------ Data records
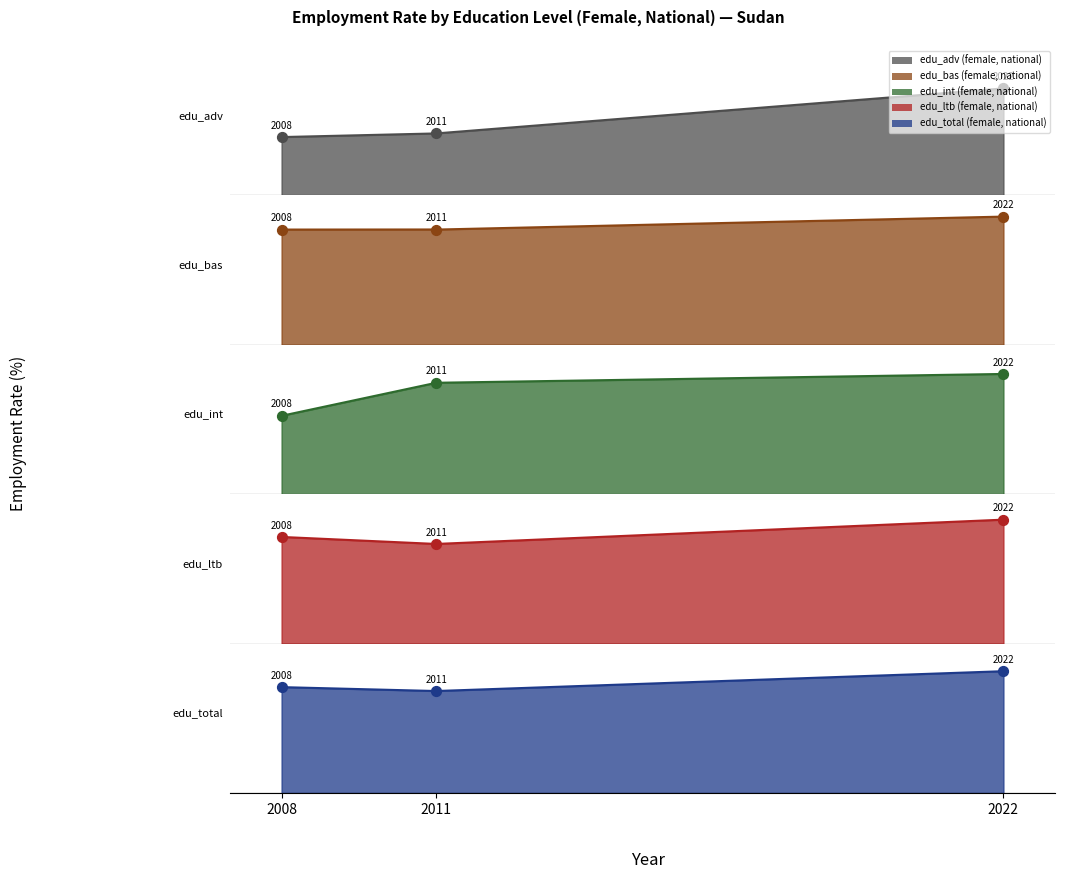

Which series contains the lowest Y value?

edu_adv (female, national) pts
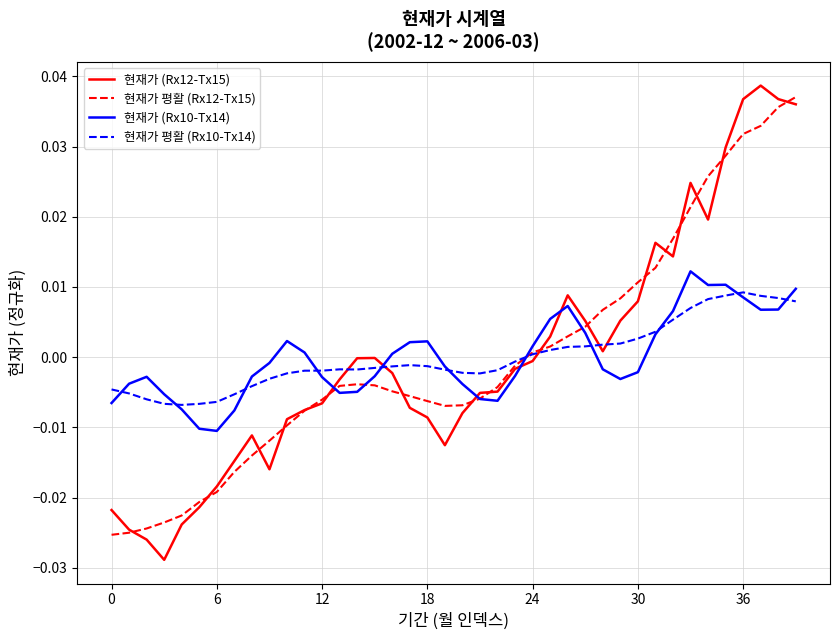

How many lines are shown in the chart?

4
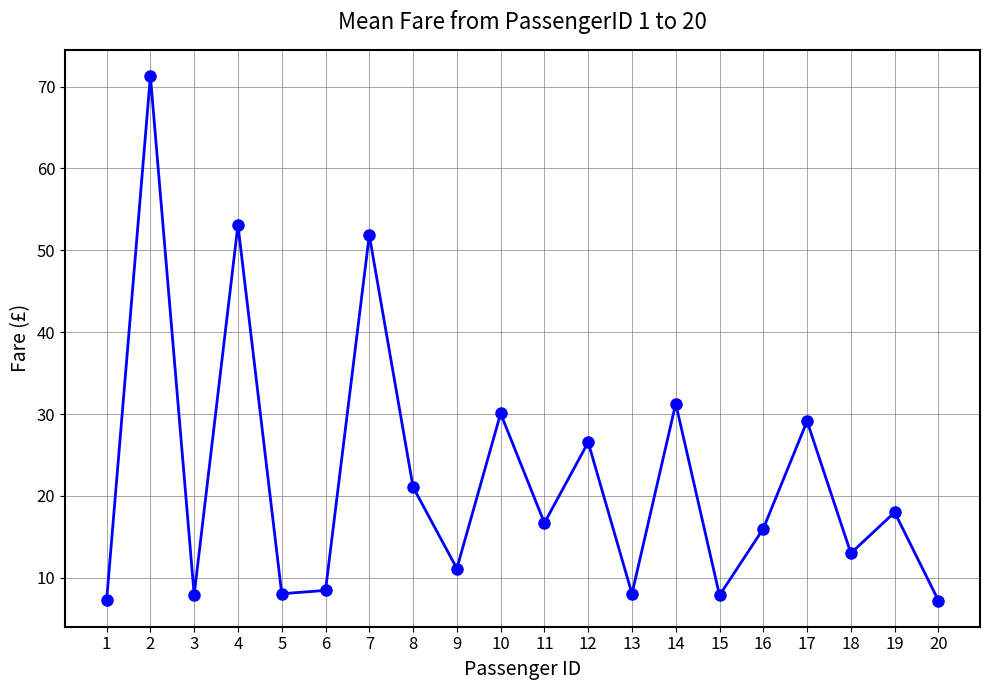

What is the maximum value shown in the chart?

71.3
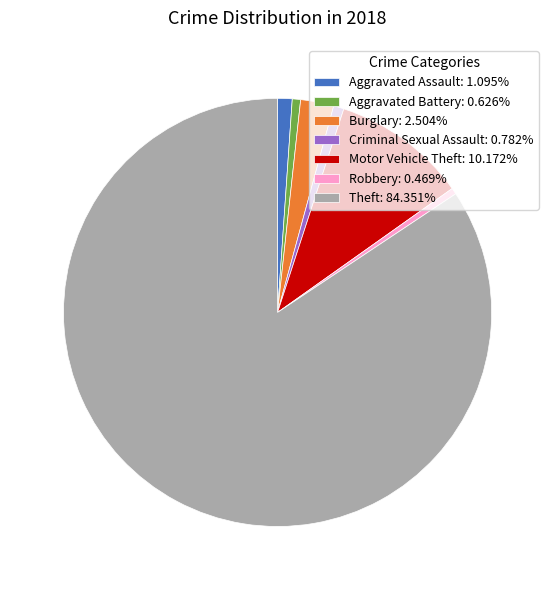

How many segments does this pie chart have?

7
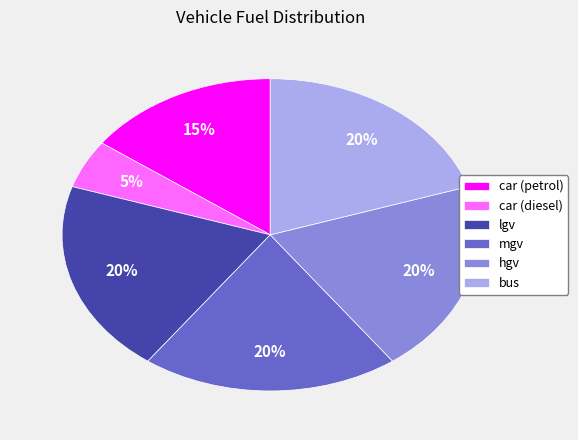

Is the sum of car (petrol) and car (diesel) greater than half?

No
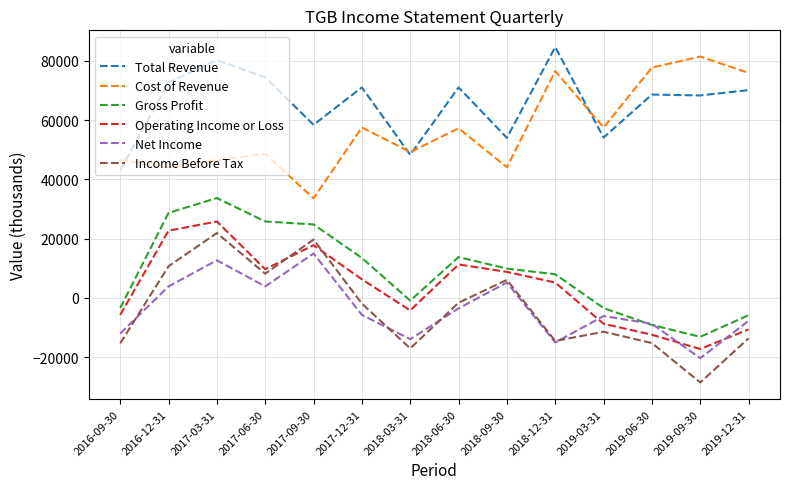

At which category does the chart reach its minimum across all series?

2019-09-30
------------
------ Data records
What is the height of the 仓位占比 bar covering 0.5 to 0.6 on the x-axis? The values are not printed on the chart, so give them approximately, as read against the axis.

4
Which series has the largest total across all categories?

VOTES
------------
- _Goal of the exercise_
Which lines in the data above contain the word "series"? Report each of them in full.

- _Exercise solution_
Which series contains the lowest Y value?
At which category does the chart reach its minimum across all series?
Which series has the largest total across all categories?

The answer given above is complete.